PHALCON is a scalable single-cell variant caller designed for high-throughput sequencing data. It is robust to common single-cell sequencing (SCS) errors and enables accurate mutation detection across large numbers of cells within practical runtimes.

PHALCON Workflow

Usage

PHALCON takes as input a read count matrix $(sites \times cells)$ and (optionally) a genotype quality matrix. If you have a loom file instead, a script named loomToReadcount.py is present in the supplementary folder in the main directory, output files of which can be fed as input to PHALCON.

Installation

Clone the repo and navigate to the main directory:

git clone https://github.com/Zafar-Lab/PHALCON
cd PHALCON

Create and activate the PHALCON conda environment:

conda env create -f environment.yml
conda activate phalcon

Verify that PHALCON and all dependencies have been installed successfully, run:

python src/phalcon.py --help

This should display the list of available command-line arguments.

Arguments

-i: Input read count file

-o: Output prefix

-r: Minimum read depth threshold (Default : 5)

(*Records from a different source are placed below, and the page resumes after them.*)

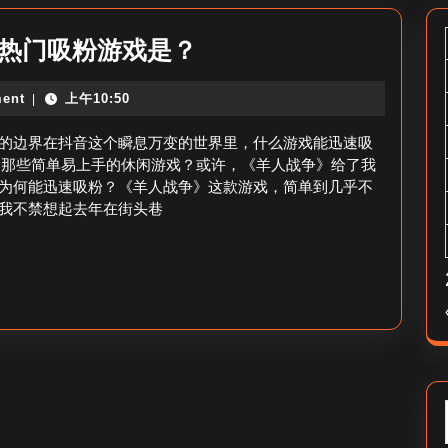
抖
音热门吸粉游戏是？
音
ent
上午10:50
|
什
么
的边界在抖音这个瞬息万变的世界里，什么游戏能迅速吸
游
是那些简单易上手的休闲游戏？或许，《羊人战争》给了我
为何能迅速吸粉？《羊人战争》这款游戏，简单到几乎不
戏
我不禁想起去年在街头巷
最
吸
粉
快
_
抖
音
热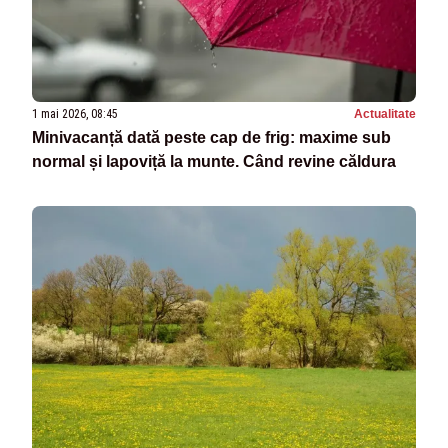
1 mai 2026, 08:45
Actualitate
Minivacanță dată peste cap de frig: maxime sub
normal și lapoviță la munte. Când revine căldura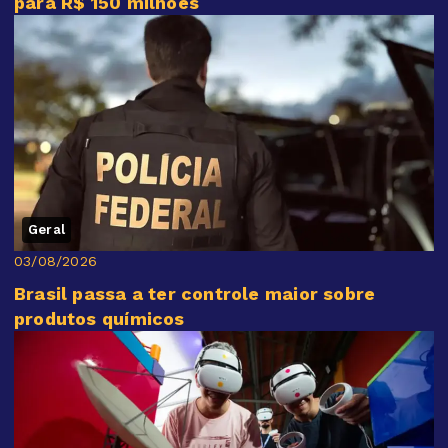
para R$ 150 milhões
Geral
03/08/2026
Brasil passa a ter controle maior sobre
produtos químicos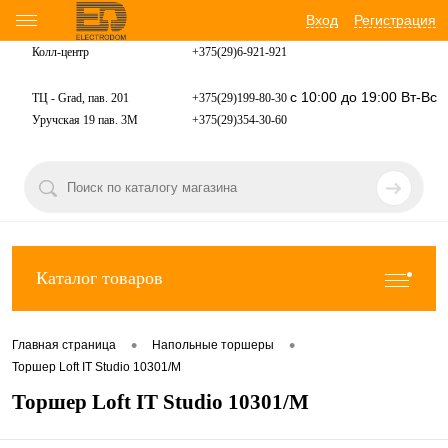
Вход
Регистрация
Колл-центр
+375(29)6-921-
921
с 10:00 до 19:00 Вт-Вс
ТЦ - Grad, пав. 201
+375(29)199-80-30
Уручская 19 пав. 3М
+375(29)354-30-60
Каталог товаров
•
•
Главная страница
Напольные торшеры
Торшер Loft IT Studio 10301/M
Торшер Loft IT Studio 10301/M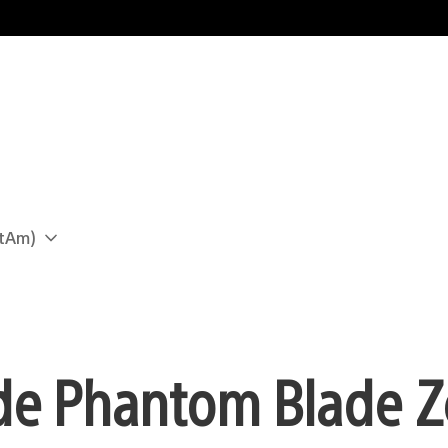
atAm)
e Phantom Blade Z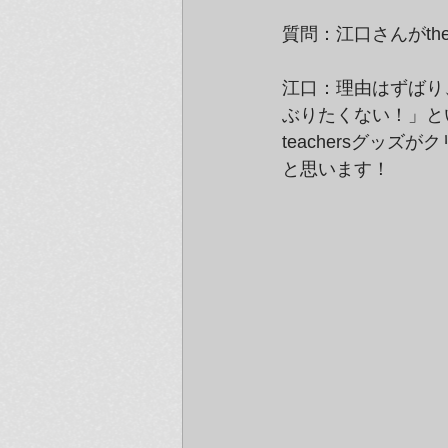
質問：江口さんがthe
江口：理由はずばり
ぶりたくない！」と
teachersグッ
と思います！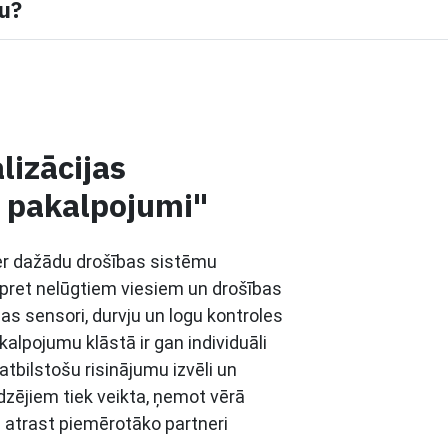
mu?
lizācijas
m pakalpojumi"
ver dažādu drošības sistēmu
 pret nelūgtiem viesiem un drošības
bas sensori, durvju un logu kontroles
akalpojumu klāstā ir gan individuāli
tbilstošu risinājumu izvēli un
dzējiem tiek veikta, ņemot vērā
uj atrast piemērotāko partneri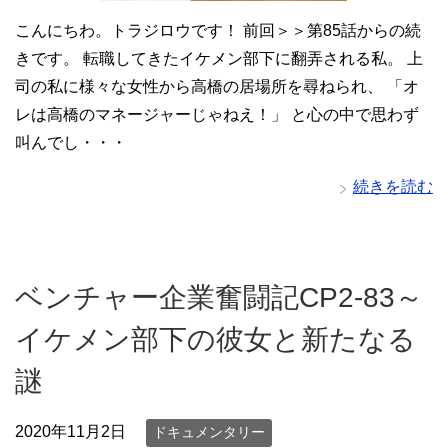
こんにちわ。トラジロウです！ 前回＞＞第85話からの続
きです。 転職してきたイケメン部下に翻弄される私。 上
司の私に様々な女性から高橋の居場所を尋ねられ、 「オ
レは高橋のマネージャーじゃねえ！」 と心の中で思わず
叫んでし・・・
続きを読む
ベンチャー企業奮闘記CP2-83～
イケメン部下の彼女と新たなる
謎
2020年11月2日
ドキュメンタリー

-a: Alternate frequency threshold (Default : 0.2)

-v: Threshold for proportion of cells with insufficient read count information (Default : 0.5)

-m: Threshold for proportion of sites harboring a mutation (Default : 0.004)

-c: Clustering algorithm to use (Default : "spectral", Options: "spectral" or "leiden")

-s: Seed

Optional Arguments

-gq: Enable genotype quality filter (Default : 0)

-q: Genotype quality threshold (Default : 30)

Run PHALCON

The example below runs PHALCON using both a read count matrix (sample_read_count_file.tsv) and a genotype quality matrix (sample_geno_qual_file) while keeping all other parameters at their default values.

python src/phalcon.py -i ../sample_read_count_file.tsv -g ../sample_geno_qual_file.tsv -gq 1

PHALCON executable (optional)

You may also create a system-wide executable for PHALCON. To create the executable, download the src folder, unzip it on your system, and follow the steps below:

Step 1- Change directory to src folder and run the following command:

chmod +x phalcon.py

Step 2- Convert phalcon into an executable file using the following commands (second command is optional):

sudo mv phalcon.py /usr/local/bin/phalcon
sudo ln -s $(pwd)/phalcon.py /usr/local/bin/phalcon

On the command line, give the input arguments (use help for the list of arguments) and run phalcon.

Below is an example where "sample_read_count_file.tsv" and "sample_geno_qual_file.tsv" files are provided as input with all other variables being kept at the default values.

phalcon -i ../sample_read_count_file.tsv -g ../sample_geno_qual_file.tsv -gq 1

Use -gq 0 to disable the genotype quality filter. For a sample run, you can find the input files here:

Output

PHALCON mainly outputs the variant calls on each cell (.vcf format) and the reconstructed phylogeny (.gv format). Other auxiliary files, such as umap, cluster labels, etc, are also outputted.

Sample read count and genotype quality files

Tutorials

You can find the readthedocs for PHALCON here - PHALCON-read-the-docs

Tutorial on simulated datasets - PHALCON-on-simulated-data

AML tutorial - AML-67-001

TNBC tutorial - TN4

Help

Run phalcon -help for the description of parameters, along with their default values.